> Passage shown
::::::::::

Overview: The risks involved with going global.
I’m Geoff Runcie and at the start of 2015, I was lucky enough to be involved in a series of sessions with the International Trade expert, Murdo Beaton. We were accompanied by Abdul Mann, whose team has built a range of international trade solutions under the brand EDGE. Abdul helped to explore some of the ideas Murdo presented in his answers about Top Risks involved with going global.
Today you’ll hear one of ten questions presented to Murdo, but if you want access to the entire session or future sessions, there is a link at the end of this blog. Alternatively, feel free to drop me an email on Support or visit www.edgectp.com. A full transcript of this session has been provided below.
OK gentlemen, today I’d like to discuss the risks in international trade.
There are several risks in international trade that one has to consider. Personally I don’t like the word risk too much because all of these things are manageable, and they only become an actual risk when somebody does something they shouldn’t have done. So the word risk, OK fair enough. Now, what are they then?

::::::::::

> Extracted data entries
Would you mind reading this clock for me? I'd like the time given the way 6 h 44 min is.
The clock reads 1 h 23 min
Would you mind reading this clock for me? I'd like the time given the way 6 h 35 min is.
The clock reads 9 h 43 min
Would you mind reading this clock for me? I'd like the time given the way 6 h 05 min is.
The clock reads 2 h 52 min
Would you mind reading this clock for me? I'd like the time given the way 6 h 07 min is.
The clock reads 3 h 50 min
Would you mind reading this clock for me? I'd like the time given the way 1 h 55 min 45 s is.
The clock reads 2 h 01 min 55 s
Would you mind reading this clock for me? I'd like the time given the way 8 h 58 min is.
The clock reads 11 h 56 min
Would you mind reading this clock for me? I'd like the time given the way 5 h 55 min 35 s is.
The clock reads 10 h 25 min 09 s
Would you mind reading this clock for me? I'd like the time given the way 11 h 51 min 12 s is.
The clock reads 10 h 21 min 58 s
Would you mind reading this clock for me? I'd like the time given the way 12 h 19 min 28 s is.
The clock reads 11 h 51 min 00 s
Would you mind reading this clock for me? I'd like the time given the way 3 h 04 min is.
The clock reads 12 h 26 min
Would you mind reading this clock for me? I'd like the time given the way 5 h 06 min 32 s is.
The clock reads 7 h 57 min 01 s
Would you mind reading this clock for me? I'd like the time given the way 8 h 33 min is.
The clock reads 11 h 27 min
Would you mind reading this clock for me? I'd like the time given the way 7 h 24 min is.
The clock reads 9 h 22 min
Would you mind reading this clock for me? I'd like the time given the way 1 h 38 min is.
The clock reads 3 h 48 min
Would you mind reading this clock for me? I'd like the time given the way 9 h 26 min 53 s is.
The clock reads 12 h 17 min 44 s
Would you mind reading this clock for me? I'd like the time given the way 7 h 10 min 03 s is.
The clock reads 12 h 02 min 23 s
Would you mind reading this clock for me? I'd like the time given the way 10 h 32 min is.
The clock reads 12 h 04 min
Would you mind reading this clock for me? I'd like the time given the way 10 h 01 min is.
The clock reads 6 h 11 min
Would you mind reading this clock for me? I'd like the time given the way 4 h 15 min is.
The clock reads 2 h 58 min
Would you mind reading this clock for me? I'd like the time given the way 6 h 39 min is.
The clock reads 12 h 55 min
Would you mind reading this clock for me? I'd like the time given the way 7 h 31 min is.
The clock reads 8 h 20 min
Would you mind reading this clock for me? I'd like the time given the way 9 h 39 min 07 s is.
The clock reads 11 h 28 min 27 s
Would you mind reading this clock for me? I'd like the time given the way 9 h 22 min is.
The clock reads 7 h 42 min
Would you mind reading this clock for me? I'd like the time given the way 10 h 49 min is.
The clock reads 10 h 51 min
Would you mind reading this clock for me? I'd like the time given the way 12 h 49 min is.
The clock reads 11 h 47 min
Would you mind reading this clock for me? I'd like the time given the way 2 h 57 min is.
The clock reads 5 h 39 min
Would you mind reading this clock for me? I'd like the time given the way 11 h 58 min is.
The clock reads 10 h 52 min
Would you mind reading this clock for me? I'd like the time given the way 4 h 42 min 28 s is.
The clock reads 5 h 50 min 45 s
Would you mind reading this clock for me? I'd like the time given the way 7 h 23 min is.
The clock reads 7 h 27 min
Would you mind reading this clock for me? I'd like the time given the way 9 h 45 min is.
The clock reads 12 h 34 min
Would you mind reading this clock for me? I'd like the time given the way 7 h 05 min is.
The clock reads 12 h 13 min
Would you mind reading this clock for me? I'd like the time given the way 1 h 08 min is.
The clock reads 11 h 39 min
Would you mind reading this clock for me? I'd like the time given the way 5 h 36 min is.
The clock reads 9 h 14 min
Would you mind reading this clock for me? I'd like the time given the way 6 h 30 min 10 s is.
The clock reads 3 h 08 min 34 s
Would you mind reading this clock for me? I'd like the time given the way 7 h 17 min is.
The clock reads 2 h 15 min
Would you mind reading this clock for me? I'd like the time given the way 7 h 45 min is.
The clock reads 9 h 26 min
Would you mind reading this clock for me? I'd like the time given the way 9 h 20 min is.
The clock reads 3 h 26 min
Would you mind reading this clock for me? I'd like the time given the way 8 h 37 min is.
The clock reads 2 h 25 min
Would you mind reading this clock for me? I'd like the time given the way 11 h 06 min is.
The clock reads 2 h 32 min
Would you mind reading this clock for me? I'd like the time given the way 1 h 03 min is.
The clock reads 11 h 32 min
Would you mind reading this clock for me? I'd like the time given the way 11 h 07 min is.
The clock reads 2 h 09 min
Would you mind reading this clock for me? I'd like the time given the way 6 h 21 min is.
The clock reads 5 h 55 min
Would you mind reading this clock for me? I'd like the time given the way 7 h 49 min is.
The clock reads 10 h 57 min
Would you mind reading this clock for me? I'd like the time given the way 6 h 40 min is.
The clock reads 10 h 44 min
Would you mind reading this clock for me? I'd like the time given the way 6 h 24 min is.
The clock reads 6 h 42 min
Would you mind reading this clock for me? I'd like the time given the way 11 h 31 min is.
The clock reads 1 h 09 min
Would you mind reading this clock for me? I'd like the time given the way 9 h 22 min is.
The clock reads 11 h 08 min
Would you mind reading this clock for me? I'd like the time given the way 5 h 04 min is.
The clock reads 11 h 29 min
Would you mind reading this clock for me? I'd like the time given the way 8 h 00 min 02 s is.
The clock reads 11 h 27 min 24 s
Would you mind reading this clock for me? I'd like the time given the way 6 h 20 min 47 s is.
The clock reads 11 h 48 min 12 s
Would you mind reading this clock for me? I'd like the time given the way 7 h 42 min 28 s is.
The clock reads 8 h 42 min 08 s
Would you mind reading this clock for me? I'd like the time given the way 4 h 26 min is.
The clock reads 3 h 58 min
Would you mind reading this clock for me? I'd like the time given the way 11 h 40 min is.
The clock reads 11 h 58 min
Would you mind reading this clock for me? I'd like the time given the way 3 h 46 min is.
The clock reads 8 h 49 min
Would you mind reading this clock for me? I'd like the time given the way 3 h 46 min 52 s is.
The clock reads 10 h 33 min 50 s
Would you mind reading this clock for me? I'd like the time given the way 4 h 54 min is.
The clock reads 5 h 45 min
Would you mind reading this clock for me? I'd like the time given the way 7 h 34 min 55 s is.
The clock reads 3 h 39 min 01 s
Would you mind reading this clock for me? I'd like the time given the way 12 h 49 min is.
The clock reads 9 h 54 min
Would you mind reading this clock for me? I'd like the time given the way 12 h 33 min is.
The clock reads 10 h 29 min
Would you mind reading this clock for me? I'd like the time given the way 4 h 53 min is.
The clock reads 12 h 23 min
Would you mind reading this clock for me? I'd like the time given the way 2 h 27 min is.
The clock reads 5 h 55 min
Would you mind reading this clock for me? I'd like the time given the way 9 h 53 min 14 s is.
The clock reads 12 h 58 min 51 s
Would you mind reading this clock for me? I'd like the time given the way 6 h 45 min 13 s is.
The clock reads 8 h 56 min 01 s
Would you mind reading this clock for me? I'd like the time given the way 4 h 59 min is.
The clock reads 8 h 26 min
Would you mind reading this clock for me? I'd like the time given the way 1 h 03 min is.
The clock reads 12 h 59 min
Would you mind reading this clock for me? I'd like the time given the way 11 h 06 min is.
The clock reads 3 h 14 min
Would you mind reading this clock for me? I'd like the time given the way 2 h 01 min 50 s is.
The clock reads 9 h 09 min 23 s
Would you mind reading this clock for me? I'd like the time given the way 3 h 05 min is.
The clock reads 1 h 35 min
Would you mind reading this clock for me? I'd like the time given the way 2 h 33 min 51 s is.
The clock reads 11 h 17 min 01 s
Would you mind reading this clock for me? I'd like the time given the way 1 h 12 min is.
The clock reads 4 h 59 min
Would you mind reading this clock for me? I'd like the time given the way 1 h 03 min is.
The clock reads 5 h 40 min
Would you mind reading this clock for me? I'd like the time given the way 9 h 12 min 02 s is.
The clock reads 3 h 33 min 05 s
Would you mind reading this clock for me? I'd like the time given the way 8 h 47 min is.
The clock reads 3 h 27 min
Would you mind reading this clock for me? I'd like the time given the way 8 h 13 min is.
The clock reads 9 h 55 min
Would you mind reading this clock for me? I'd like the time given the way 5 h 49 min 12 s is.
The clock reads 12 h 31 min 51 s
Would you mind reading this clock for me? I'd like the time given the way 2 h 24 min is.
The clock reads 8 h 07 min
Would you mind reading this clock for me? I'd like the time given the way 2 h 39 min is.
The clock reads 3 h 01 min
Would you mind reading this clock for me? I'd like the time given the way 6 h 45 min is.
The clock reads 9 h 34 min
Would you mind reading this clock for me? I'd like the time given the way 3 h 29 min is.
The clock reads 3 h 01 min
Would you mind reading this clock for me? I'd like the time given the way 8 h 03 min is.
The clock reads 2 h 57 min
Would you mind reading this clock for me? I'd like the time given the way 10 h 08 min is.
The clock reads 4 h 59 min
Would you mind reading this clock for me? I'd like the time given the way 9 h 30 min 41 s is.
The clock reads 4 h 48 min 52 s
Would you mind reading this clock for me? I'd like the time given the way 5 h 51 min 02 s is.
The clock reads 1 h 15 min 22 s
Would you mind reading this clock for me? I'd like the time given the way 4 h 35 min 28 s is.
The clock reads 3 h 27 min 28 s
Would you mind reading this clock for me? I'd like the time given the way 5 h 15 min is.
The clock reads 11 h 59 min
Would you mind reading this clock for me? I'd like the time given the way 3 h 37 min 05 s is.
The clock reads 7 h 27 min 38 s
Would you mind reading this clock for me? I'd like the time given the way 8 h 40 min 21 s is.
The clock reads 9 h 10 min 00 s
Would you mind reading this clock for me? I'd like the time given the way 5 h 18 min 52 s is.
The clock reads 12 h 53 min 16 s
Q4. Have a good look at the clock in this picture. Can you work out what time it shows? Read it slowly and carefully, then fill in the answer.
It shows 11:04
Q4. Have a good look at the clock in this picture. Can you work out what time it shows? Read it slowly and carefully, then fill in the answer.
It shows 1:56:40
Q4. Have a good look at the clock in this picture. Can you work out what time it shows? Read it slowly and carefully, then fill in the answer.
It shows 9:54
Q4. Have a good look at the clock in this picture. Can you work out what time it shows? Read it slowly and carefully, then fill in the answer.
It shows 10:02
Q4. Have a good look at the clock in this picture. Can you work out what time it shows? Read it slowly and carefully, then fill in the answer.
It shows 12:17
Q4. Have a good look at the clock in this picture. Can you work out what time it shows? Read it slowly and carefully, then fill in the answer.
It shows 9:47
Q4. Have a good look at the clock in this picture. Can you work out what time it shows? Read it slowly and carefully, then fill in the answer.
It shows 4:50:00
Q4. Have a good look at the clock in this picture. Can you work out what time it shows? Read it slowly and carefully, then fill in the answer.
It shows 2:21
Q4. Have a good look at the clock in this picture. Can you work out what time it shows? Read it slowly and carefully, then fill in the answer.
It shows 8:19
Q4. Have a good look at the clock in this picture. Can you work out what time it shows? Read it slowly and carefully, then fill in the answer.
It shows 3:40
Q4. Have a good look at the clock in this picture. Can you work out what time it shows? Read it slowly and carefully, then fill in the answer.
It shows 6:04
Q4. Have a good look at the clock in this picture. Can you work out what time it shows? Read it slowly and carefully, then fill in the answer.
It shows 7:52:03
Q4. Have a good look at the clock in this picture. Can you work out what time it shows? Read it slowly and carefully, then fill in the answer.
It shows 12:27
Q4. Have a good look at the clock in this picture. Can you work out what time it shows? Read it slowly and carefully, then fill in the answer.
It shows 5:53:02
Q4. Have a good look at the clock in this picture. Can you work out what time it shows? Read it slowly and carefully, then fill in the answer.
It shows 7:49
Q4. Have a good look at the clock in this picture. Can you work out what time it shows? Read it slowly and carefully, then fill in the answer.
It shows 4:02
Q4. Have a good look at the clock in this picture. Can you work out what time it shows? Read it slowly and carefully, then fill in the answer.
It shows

::::::::::

> Work instructions
[A] For the passage on the risks of going global, decide whether each statement agrees with it: (i) the sessions with Murdo Beaton took place at the start of 2015; (ii) the post presents all ten questions put to Murdo; (iii) the speaker calls all of these risks manageable. Answer yes or no for each and quote the deciding words.
[B] Reproduce verbatim the stretch of the passage on the risks of going global from "Overview: The risks" through "been provided below.".
[C] Write the next part of the passage on the risks of going global, picking up after its final sentence.

> Answers by task
[A]
(i) Yes: "at the start of 2015, I was lucky enough to be involved in a series of sessions with the International Trade expert, Murdo Beaton"
(ii) No: "Today you’ll hear one of ten questions presented to Murdo"
(iii) Yes: "all of these things are manageable"

[B]
Overview: The risks involved with going global.
I’m Geoff Runcie and at the start of 2015, I was lucky enough to be involved in a series of sessions with the International Trade expert, Murdo Beaton. We were accompanied by Abdul Mann, whose team has built a range of international trade solutions under the brand EDGE. Abdul helped to explore some of the ideas Murdo presented in his answers about Top Risks involved with going global.
Today you’ll hear one of ten questions presented to Murdo, but if you want access to the entire session or future sessions, there is a link at the end of this blog. Alternatively, feel free to drop me an email on Support or visit www.edgectp.com. A full transcript of this session has been provided below.

[C]
There are risks involved with going global itself. For instance, the business could overstretch itself. It could actually enter the overseas market without having considered whether it has the necessary financial resources with which to do. Entering into any new market requires a level of financial resource to back it, and if that financial resource isn’t properly managed then that could be a risk to the business. There is also, of course, the risk in terms of the customers that are identified in the overseas market:
- How good are they?
- How financially sound are they?
- How sure are we that we are actually going to get paid?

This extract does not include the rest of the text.